**Task description:**
Restate the records word for word. Include no pictures.

**Provided material:**

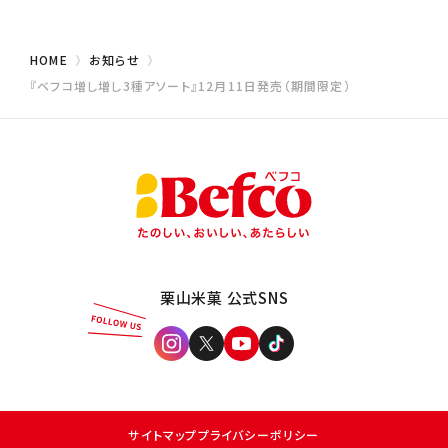
HOME
お知らせ
『ベフコ増し増し3種アソート』12月11日発売（期間限定）
栗山米菓 公式SNS
サイトマップ
プライバシーポリシー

**Finished task:**
HOME
お知らせ
『ベフコ増し増し3種アソート』12月11日発売（期間限定）
栗山米菓 公式SNS
サイトマップ
プライバシーポリシー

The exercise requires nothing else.